1. This is a second appeal by the defendant B.N.W. Railway Company against the decree passed by the lower appellate Court in favour of the plaintiffs. The plaintiffs brought a suit on the allegation that they had built their houses about 30 years ago in a village Musapur close to Azamgarh railway station and that in front of those houses there always existed a piece of vacant land and that the Railway Company has recently made trenches and ditches marking the boundary of the railway property apparently and that these constructions-rendered entry in an exit from the house of the plaintiffs almost impossible and interfere with their enjoyment of light and air and therefore with their right of easement. The plaintiffs prayed for a perpetual injunction restraining the defendants from making such constructions and for demolition of the constructions made. The defence of the Railway Company was that the land was the property of Government acquired under the Land Acquisition Act (Act No. 1 of 1894) in the year 1896 and that the ownership of the land vested in Government and that the period of acquisition of an easement against Government was 60 years and therefore the easement alleged by the plaintiffs has not been acquired. The trial Court held that the land was property of the Government and that the period of 60 years user was not alleged by the plaintiffs and therefore the plaintiffs could not have acquired any right of easement. The suit was therefore dismissed. The defendant appealed and the lower appellate Court confirmed the finding that the land was property of the Government and that the period for acquiring an easement against Government was 60 years and therefore no easement had been acquired. But the Court held from an inspection note of the Munsif that the plaintiffs would be inconvenienced by the constructions and that the constructions were in the nature of nuisances and therefore the Court granted a decree and an injunction as asked for in the plaint. The ground urged in second appeal by the Railway Company is that the plaintiffs have no right to the relief granted because they had no right of easement.
2. Learned Counsel for the respondents has contended that the Courts below were not correct in holding that the land was property of the Government. Under Section 43, Land Acquisition Act, it is provided that the provisions of Ch. 7 for the acquisition of land for companies do not apply to the case of acquisition of land for a railway under an agreement between the company and the Secretary of State for India by which the Government is bound to provide land. Presumably therefore such land is acquired by Government under the earlier provisions, of the Act and becomes the property of Government and not the property of the Railway Company. This is what has been found by the Courts below and there is no reason to interfere with that finding. Learned Counsel for the respondents further argued' that under Section 4, Easements Act, para. 2 an easement could be acquired against the occupier of the land, although it may not be acquired against the owner. The words used are the land on which the liability is imposed is called the servient heritage and the owner or occupier thereof the servient owner. His argument was that by the alleged use of the land for a period of 30 years a right of easement may be acquired against the Railway Company as occupier, although there would be no right of easement against Government as the owner of the land as the period of 60 years has not been fulfilled. But we are of opinion that the Easements Act does not contemplate any such acquisition of an easement against an occupier and not against an owner. In our view an easement is acquired in the land and not against one or more of the persons interested in the land.
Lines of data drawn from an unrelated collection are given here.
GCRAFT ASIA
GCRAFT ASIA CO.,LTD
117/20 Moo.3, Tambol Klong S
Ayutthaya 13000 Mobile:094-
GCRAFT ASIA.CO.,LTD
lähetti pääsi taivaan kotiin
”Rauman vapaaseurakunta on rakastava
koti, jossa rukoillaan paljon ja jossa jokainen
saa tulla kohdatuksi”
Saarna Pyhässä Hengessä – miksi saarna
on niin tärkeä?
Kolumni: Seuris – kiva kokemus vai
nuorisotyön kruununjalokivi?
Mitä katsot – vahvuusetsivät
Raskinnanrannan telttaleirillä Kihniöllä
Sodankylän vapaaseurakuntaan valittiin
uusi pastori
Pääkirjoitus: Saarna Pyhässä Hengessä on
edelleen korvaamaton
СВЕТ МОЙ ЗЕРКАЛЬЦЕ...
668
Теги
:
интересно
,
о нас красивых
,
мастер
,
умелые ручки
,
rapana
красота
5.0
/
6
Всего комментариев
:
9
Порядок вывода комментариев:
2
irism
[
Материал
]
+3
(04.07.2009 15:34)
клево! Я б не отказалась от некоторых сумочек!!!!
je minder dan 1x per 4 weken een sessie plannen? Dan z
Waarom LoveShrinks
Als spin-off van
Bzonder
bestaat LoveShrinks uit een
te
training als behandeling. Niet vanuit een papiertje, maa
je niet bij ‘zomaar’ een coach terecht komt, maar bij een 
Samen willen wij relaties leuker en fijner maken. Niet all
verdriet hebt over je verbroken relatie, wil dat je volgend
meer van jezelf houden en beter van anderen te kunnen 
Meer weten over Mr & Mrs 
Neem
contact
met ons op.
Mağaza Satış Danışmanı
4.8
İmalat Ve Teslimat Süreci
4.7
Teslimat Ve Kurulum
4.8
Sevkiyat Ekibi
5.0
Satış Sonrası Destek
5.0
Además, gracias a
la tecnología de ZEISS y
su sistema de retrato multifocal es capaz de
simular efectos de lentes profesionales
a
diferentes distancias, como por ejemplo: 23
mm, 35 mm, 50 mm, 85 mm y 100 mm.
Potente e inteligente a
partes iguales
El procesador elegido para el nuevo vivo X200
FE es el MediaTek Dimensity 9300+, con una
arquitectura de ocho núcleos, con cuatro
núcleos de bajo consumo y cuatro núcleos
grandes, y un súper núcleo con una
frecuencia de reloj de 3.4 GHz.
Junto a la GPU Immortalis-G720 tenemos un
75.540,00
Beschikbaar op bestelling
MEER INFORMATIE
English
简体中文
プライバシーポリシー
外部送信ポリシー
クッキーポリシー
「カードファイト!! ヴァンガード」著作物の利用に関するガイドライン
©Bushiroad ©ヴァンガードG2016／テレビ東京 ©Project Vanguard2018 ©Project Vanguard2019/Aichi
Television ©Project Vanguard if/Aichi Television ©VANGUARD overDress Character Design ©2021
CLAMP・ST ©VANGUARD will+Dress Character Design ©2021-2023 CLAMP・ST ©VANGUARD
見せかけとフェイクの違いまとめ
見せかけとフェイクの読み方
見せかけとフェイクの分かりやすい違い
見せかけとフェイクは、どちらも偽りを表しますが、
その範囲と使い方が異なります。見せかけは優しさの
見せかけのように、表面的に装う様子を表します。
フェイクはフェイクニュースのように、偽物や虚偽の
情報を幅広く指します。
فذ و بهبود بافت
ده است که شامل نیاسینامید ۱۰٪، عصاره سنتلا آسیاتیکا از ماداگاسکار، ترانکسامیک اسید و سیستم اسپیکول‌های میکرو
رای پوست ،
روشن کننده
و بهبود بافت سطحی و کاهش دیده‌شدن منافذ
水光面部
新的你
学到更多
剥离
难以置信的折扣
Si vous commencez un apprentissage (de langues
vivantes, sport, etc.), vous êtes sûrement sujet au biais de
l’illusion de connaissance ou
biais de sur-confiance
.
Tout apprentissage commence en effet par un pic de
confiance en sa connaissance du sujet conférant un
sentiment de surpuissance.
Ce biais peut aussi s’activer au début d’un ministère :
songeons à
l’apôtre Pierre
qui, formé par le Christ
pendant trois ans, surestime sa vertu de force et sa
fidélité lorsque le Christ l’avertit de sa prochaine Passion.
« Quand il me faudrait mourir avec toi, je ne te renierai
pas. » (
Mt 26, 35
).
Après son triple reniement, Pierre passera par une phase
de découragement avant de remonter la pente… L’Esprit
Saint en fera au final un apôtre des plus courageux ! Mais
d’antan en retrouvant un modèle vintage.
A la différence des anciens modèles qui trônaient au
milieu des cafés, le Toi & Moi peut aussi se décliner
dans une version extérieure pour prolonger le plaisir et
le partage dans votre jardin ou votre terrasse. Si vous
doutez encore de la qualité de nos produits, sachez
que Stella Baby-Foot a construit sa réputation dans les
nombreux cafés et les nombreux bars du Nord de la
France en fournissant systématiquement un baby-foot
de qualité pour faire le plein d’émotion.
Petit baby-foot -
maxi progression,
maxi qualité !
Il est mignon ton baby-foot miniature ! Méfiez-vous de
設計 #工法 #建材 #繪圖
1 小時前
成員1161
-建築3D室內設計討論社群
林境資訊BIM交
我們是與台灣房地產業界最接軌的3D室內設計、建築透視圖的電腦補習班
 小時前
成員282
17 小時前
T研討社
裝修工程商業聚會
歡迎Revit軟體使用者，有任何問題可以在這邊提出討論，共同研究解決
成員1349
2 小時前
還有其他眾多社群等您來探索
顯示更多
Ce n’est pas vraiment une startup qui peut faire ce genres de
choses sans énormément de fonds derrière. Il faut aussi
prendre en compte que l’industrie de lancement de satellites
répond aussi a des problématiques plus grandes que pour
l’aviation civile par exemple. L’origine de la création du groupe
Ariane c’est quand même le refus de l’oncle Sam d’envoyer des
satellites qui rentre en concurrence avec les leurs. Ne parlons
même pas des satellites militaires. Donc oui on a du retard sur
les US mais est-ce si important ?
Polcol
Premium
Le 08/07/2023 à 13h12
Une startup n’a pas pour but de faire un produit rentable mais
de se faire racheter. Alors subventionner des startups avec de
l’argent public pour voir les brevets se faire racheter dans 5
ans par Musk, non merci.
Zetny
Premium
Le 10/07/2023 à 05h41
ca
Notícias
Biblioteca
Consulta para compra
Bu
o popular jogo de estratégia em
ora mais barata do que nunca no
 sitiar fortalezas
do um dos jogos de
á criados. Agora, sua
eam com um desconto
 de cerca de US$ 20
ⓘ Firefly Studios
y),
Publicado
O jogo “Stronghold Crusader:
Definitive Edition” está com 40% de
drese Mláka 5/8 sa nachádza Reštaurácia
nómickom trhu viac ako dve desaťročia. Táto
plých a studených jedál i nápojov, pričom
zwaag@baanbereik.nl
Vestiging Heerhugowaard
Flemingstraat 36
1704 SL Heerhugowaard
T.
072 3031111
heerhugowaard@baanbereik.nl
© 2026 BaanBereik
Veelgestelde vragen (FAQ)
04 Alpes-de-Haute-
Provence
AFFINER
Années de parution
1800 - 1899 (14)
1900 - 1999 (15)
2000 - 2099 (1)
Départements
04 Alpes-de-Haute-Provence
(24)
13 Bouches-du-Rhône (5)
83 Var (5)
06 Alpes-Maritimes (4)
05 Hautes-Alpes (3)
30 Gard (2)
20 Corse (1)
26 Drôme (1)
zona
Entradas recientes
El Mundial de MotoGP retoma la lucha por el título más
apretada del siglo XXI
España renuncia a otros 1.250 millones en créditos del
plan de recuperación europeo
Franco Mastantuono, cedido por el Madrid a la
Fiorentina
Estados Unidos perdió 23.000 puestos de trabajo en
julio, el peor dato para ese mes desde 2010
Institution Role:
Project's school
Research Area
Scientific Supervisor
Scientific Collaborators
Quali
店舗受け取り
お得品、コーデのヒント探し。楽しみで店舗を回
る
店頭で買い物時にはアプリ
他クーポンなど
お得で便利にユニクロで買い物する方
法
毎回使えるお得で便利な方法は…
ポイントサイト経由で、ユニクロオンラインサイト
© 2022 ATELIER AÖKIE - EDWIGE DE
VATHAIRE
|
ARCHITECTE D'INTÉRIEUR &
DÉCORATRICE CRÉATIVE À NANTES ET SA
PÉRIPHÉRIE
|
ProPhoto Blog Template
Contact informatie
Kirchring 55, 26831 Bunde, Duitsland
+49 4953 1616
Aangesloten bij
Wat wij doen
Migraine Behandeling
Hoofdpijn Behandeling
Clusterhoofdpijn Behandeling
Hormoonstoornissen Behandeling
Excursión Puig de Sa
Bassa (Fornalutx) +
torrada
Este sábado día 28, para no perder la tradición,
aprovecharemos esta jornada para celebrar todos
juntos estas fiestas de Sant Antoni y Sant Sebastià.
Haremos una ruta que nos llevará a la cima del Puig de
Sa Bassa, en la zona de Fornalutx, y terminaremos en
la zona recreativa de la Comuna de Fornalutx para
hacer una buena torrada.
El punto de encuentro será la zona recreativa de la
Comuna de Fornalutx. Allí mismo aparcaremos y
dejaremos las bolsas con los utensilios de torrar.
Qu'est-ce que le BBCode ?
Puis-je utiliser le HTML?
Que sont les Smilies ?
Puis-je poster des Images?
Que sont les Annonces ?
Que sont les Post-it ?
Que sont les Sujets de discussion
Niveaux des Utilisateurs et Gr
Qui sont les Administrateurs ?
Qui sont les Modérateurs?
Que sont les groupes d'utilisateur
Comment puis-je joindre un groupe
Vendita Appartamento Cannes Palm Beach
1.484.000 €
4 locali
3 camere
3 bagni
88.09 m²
3. In Section 15, Easements Act after enumerating the different kinds of easements including those claimed in the present ease, the section proceeds to state 'the right to such access and use of light or air, support or other easement shall be absolute'. As the section states that the right acquired by prescription shall be absolute, it is not possible to hold that such a right should exist only against the occupier and not against the owner. If the right is absolute, it must be a right in the land itself and an absolute right against all persons connected with the land whether as owners or as occupiers.
4. The cross-objection was not pressed in view of the finding that the land belongs to Government and in the view we take of the law of Easement. Accordingly we allow this second appeal and dismiss the suit of the plaintiffs throughout with costs. The original papers filed by the defendant in the lower Court will be returned to the appellant's counsel.